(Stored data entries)
= = = =

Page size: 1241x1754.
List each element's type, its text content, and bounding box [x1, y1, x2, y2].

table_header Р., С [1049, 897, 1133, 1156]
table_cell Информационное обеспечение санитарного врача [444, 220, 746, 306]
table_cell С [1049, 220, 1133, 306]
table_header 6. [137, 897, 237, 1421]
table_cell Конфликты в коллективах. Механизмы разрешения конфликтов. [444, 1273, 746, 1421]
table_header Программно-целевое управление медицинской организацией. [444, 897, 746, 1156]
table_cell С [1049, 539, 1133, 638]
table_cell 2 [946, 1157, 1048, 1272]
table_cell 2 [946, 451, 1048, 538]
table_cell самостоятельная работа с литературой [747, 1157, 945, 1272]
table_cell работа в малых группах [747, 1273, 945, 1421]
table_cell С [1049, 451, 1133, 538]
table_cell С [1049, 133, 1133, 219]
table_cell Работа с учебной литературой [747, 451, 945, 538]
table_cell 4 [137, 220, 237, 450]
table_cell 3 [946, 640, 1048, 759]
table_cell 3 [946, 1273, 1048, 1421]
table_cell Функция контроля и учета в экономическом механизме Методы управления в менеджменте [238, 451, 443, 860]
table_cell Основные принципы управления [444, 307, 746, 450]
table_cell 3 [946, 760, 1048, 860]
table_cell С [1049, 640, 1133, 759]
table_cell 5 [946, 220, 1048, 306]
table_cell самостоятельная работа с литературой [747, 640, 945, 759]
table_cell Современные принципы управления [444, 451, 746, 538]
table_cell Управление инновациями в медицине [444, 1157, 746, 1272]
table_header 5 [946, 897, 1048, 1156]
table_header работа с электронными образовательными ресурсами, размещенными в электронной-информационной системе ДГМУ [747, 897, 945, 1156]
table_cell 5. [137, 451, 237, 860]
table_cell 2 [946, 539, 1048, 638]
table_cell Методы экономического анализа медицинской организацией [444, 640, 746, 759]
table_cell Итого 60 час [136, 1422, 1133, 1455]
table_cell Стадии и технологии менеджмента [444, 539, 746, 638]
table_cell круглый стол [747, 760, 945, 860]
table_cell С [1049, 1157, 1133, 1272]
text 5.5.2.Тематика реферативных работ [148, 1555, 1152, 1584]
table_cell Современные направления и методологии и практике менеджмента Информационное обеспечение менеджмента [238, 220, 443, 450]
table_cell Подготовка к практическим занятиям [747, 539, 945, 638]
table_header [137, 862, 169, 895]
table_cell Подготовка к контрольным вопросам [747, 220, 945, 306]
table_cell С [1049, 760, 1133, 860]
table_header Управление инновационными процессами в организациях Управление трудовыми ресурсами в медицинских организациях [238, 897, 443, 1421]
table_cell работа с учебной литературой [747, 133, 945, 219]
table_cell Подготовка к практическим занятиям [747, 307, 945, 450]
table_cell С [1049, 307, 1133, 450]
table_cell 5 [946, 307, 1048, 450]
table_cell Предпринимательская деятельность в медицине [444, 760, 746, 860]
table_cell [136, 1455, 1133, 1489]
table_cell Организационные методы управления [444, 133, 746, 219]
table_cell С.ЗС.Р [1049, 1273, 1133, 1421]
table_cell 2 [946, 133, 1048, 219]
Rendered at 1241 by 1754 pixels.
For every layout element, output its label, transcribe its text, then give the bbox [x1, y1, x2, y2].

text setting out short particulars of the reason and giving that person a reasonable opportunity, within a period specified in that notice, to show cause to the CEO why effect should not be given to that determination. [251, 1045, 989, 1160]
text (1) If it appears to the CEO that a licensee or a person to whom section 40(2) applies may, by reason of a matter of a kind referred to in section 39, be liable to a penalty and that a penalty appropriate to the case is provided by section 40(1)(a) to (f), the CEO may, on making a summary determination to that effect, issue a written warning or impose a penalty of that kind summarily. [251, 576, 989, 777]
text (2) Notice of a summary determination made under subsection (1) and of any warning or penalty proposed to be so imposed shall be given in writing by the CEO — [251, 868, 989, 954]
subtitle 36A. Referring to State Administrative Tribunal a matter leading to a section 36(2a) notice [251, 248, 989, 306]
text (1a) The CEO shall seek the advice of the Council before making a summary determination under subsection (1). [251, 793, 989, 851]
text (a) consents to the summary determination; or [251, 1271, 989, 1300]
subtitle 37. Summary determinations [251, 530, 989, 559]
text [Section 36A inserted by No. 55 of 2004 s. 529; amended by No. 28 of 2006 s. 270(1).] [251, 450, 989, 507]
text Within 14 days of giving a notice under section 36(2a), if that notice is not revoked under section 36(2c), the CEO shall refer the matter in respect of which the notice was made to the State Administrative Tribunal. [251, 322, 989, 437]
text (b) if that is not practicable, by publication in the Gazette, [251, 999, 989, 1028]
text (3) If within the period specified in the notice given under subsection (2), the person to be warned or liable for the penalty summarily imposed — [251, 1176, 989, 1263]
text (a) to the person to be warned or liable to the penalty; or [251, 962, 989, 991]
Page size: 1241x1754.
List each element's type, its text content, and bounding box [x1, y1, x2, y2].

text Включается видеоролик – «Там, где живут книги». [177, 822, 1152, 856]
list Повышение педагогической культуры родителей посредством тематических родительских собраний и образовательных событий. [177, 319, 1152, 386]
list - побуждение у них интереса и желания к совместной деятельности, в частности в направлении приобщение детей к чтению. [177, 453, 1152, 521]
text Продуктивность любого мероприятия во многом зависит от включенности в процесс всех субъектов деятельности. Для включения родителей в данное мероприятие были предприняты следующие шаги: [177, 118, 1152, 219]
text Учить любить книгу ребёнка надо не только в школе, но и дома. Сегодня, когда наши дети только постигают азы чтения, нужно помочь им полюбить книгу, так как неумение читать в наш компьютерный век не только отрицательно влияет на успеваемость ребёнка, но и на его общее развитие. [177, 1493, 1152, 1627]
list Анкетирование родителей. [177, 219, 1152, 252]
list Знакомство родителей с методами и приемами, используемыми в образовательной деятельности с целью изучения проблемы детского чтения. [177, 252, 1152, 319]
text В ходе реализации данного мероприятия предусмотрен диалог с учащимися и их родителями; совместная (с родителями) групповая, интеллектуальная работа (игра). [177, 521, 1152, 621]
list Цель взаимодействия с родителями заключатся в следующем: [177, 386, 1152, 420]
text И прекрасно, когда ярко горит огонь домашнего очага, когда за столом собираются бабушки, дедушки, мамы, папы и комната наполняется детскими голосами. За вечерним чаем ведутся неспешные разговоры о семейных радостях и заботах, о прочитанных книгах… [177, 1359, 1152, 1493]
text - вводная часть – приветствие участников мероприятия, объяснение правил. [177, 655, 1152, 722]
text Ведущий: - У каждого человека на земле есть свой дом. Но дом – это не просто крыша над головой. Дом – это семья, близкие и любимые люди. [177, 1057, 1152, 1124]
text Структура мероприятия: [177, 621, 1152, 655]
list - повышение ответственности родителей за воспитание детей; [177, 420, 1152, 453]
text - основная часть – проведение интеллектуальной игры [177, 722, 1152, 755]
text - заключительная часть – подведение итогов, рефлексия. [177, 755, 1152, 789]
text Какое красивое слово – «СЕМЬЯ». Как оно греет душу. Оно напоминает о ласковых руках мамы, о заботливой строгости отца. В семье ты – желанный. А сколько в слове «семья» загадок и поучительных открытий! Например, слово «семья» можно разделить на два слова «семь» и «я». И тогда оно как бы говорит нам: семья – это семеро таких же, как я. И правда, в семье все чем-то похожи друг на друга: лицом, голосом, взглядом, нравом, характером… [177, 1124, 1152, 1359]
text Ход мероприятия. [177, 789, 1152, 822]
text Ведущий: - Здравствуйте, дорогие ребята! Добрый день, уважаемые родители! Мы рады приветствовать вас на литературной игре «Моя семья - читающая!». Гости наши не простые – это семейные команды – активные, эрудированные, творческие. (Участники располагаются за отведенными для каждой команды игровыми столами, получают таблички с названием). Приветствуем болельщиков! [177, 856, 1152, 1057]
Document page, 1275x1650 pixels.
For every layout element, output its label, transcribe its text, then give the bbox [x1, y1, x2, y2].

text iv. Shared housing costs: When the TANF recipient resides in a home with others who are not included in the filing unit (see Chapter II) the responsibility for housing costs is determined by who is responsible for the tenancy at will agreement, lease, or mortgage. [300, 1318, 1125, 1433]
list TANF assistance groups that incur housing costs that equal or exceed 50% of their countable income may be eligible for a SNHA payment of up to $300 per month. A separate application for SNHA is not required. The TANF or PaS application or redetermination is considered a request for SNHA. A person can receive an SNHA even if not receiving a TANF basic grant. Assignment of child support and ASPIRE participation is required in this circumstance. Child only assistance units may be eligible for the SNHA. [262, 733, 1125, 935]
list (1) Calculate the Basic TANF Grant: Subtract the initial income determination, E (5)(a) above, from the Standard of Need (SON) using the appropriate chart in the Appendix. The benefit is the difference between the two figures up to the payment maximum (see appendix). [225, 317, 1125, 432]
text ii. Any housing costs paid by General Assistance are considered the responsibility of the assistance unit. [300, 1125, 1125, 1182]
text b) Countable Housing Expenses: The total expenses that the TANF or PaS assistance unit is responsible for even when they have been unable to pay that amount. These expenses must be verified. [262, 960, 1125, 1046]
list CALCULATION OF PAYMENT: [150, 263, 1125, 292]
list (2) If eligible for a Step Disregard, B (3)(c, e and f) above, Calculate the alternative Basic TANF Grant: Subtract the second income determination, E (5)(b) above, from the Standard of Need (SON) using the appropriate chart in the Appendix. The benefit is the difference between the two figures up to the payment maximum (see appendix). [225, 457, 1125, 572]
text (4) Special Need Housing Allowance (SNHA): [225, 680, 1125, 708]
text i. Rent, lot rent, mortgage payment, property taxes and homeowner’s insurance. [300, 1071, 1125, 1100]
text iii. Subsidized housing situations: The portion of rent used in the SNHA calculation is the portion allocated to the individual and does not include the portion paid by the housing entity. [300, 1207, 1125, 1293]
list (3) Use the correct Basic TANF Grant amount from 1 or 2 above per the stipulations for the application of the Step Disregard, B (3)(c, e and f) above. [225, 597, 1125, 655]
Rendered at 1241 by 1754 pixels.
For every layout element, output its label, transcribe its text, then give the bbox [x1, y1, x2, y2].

= = = =

■ **REQUIRED ACTION**
Report all lines of the data that include the word "rent".

■ **WORKED SOLUTION**
text i. Rent, lot rent, mortgage payment, property taxes and homeowner’s insurance. [300, 1071, 1125, 1100]
text iii. Subsidized housing situations: The portion of rent used in the SNHA calculation is the portion allocated to the individual and does not include the portion paid by the housing entity. [300, 1207, 1125, 1293]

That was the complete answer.